Page MenuHomeFreeBSD

Add a sysctl to dump kernel mappings and their attributes.
ClosedPublic

Authored by markj on Fri, Aug 23, 3:57 PM.

Details

Summary

This is useful when auditing for writeable, executable mappings. I
included several other attributes of possible interest: cache mode, U/S
mode (obviously we should never see user mappings in the kernel pmap),
global bit, and the number of 4KB, 2MB and 1GB pages in a contiguous
range.

The sysctl is readable by default. This would be unacceptable if we had
KASLR, but we don't. However, it also lets a random user lock the
kernel pmap for a non-trivial duration (20-30ms on one of my systems),
so I am considering making it root-only.

I did not include the page array as a separate "map": I think the use of
a dedicated PML4E for the page array is problematic and plan to move it
to the kernel map based on some discussion with Jeff. Among other
things, we currently don't include the page array in minidumps.

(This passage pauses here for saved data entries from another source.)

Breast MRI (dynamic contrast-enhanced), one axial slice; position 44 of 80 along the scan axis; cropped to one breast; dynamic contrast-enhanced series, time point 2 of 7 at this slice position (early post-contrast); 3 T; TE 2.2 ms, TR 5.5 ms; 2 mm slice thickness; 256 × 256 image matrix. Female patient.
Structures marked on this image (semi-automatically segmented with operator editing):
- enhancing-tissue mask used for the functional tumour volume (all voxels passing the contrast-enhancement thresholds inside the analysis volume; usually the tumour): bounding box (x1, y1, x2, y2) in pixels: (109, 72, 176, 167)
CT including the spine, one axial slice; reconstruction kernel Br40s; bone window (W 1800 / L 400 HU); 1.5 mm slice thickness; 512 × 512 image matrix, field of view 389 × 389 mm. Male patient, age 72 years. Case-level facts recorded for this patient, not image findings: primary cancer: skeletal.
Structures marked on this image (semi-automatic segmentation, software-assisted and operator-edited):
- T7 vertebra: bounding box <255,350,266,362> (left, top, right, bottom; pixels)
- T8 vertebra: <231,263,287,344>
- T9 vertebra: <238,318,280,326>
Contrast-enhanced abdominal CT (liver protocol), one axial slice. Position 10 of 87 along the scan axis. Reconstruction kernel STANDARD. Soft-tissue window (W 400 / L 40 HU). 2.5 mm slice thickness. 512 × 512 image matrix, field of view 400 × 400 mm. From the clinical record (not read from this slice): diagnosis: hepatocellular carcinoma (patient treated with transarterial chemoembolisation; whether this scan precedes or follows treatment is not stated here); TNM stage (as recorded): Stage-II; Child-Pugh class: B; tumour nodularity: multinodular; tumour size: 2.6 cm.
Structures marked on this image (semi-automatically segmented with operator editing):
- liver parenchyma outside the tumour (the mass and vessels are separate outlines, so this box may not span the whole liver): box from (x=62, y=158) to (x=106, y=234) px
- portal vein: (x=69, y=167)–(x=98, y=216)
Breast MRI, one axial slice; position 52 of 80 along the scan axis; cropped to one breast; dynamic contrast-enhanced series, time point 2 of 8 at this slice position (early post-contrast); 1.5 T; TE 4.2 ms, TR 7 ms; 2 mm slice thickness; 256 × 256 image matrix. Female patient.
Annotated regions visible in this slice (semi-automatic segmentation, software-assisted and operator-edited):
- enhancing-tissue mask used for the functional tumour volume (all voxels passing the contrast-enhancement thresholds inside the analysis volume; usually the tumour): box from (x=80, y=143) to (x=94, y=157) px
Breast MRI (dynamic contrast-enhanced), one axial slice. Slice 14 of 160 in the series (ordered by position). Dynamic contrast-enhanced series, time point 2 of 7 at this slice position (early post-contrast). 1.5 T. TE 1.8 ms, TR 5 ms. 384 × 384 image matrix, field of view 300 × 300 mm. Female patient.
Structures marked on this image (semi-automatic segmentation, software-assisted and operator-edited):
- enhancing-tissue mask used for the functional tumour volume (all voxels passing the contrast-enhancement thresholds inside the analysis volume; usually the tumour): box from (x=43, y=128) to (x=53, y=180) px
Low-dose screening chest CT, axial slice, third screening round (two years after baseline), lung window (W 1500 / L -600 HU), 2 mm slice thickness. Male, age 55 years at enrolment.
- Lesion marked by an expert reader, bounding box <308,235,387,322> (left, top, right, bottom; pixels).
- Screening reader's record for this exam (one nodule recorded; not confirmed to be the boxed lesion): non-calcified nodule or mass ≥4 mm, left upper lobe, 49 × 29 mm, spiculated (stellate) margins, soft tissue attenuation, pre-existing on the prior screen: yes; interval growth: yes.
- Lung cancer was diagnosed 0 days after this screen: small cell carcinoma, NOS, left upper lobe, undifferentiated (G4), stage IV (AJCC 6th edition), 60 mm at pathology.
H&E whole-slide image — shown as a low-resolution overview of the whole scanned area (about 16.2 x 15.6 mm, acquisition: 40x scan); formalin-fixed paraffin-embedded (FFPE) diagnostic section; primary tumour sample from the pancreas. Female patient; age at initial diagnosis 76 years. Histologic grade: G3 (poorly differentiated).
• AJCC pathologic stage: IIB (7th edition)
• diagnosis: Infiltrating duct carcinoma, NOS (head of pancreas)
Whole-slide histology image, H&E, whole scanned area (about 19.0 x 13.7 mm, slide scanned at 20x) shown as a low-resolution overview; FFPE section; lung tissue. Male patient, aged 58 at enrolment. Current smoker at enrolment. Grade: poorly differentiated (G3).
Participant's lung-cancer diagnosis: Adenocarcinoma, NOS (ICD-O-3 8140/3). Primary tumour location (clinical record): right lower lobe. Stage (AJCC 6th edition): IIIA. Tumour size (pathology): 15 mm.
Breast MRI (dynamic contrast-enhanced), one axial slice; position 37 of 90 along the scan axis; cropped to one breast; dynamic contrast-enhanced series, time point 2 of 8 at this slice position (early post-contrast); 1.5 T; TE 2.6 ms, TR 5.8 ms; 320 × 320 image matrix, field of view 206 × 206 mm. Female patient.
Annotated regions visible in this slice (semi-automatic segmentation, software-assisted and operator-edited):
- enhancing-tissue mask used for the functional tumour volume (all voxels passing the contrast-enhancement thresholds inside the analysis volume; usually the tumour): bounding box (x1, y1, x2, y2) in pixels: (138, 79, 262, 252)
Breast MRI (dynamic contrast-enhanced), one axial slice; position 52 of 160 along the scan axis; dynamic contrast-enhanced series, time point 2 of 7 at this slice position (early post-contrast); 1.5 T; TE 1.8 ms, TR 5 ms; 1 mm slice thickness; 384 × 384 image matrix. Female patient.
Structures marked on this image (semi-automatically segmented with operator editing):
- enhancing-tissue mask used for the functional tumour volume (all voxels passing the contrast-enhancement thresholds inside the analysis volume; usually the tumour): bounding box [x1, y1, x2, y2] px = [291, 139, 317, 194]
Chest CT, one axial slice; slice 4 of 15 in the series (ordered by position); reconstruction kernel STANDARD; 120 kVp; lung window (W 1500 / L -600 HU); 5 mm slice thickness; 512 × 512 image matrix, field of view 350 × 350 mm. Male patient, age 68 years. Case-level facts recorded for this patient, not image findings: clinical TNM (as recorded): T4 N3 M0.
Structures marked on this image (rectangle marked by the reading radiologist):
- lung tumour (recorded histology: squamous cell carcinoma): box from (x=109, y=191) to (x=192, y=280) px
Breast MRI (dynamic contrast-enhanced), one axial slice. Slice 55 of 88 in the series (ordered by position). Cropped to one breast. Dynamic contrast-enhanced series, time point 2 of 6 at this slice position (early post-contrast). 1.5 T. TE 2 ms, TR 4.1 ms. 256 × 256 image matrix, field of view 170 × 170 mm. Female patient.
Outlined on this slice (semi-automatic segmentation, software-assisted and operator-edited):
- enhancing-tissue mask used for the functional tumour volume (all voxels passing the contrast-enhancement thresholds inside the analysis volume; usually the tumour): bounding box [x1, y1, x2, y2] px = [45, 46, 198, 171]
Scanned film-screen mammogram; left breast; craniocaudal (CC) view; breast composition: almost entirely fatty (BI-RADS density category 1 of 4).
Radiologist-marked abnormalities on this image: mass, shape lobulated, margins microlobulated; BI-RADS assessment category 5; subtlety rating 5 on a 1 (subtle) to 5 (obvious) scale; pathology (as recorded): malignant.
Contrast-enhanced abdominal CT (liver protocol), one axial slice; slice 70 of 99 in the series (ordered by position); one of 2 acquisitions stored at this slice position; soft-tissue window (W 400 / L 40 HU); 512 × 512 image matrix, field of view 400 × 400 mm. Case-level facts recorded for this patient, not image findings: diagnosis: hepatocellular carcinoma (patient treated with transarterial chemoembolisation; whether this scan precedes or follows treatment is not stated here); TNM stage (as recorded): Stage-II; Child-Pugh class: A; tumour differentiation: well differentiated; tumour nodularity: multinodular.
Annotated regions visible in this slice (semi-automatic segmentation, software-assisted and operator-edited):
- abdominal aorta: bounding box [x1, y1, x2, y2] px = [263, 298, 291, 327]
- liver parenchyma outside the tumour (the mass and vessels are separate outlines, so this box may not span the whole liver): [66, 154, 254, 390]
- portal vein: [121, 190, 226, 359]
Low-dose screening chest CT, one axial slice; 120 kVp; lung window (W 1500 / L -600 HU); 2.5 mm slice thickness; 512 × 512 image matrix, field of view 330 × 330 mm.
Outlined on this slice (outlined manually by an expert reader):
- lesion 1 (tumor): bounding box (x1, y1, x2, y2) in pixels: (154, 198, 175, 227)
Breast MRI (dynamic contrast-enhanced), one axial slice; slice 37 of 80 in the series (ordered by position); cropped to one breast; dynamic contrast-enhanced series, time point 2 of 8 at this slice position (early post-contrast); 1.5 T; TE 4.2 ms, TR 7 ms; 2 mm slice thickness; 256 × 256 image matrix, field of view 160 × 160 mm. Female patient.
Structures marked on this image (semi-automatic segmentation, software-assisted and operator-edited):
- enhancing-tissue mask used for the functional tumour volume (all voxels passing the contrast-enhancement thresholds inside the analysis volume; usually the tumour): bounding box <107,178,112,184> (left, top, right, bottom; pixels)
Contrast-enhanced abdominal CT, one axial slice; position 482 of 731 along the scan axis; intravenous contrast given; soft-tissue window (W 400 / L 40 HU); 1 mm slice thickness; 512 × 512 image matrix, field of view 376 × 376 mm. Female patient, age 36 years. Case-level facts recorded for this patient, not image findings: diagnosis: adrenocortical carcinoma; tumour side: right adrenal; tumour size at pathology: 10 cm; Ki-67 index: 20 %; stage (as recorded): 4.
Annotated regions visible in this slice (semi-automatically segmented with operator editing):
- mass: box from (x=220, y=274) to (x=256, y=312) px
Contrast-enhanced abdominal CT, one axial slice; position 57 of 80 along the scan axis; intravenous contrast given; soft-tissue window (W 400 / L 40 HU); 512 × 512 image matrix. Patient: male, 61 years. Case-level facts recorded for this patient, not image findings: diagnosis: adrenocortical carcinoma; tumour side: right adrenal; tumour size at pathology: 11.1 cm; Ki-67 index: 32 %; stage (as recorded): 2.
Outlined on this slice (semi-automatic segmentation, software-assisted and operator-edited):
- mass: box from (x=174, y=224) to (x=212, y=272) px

Once changes from the review settle, I will implement the sysctl for
other pmaps that I can test (i386, arm64, riscv).

Test Plan

Diff Detail

Repository
rS FreeBSD src repository
Lint
Automatic diff as part of commit; lint not applicable.
Unit
Automatic diff as part of commit; unit tests not applicable.

Event Timeline

markj created this revision.Fri, Aug 23, 3:57 PM
markj edited the test plan for this revision. (Show Details)Fri, Aug 23, 4:00 PM
markj added reviewers: alc, kib, dougm.
kib added inline comments.Sat, Aug 24, 9:00 PM
sys/amd64/amd64/pmap.c
10050 ↗(On Diff #61166)

Can we print the raw pat bits in hex instead of panicing ? I feel it is too evil to panic in informational code.

10101 ↗(On Diff #61166)

What is the return value ?

10206 ↗(On Diff #61166)

What if you do not lock the kernel_pmap ? You might need to be somewhat more careful with page table walk, but otherwise I do not see much harm.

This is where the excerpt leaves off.